How many lines below contain the word "corporis"? Reply solely with the number.
Segment Start: Data supplied
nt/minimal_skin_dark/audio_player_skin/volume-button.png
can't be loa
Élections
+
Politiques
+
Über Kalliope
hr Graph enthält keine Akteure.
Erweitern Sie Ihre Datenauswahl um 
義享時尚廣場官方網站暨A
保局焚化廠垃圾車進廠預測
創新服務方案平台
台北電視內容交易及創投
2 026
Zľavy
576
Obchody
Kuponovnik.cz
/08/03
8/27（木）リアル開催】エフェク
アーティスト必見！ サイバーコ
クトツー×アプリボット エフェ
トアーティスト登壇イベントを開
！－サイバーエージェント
Segment End: Data supplied
Segment Start: Data supplied
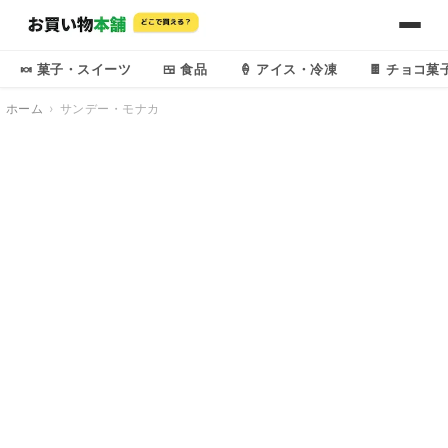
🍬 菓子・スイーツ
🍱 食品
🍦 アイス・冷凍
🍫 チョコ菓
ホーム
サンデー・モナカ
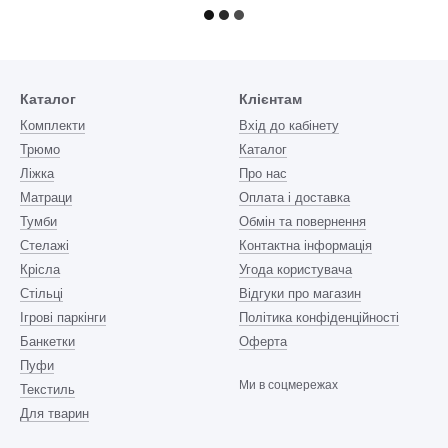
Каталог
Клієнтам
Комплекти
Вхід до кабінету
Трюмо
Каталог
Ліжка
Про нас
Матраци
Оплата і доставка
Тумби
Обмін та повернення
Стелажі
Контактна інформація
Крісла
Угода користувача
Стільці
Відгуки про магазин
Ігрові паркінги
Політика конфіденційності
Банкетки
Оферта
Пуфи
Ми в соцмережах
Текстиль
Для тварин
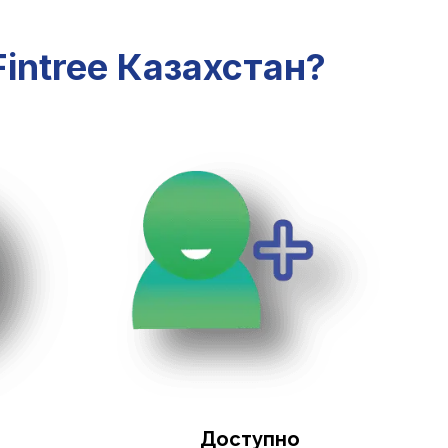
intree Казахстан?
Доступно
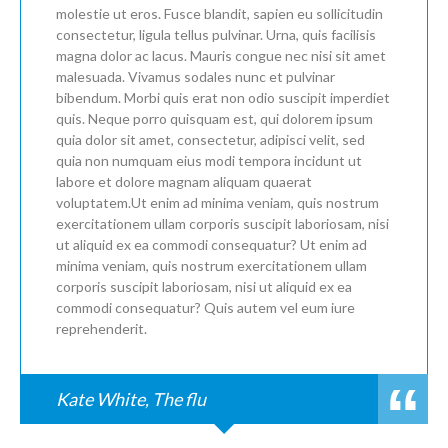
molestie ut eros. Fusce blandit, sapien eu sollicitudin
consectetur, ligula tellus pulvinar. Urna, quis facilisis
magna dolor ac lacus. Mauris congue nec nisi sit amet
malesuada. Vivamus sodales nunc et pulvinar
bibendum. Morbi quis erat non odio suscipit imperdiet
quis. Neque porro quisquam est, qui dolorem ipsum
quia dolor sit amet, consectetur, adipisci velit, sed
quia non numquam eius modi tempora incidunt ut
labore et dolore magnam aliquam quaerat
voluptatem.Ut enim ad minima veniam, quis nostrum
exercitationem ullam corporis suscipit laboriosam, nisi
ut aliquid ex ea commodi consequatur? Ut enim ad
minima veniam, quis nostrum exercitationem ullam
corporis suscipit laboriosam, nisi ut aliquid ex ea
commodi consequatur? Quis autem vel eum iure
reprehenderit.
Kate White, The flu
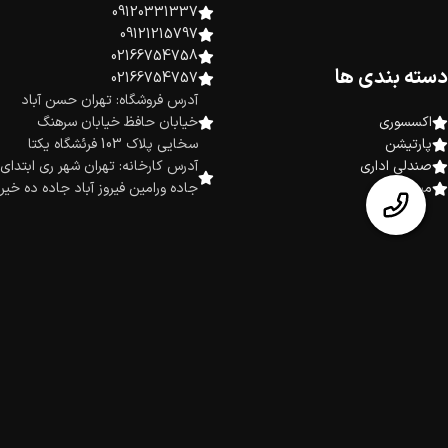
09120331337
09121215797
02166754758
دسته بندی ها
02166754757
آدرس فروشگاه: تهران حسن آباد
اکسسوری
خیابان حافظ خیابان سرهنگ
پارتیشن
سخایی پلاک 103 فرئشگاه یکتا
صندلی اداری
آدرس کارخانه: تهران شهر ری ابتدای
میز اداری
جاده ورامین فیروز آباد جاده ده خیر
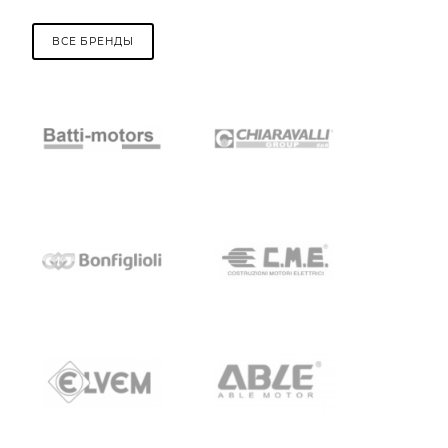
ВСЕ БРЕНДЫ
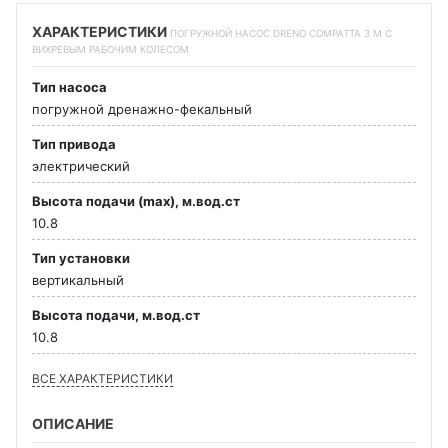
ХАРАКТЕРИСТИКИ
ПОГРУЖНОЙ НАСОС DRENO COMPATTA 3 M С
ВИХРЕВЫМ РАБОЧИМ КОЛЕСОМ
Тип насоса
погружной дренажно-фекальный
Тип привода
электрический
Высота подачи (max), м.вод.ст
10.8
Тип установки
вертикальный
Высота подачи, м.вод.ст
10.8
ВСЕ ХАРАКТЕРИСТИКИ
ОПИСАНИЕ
Segment End: Data supplied
**Response for this exercise:** 2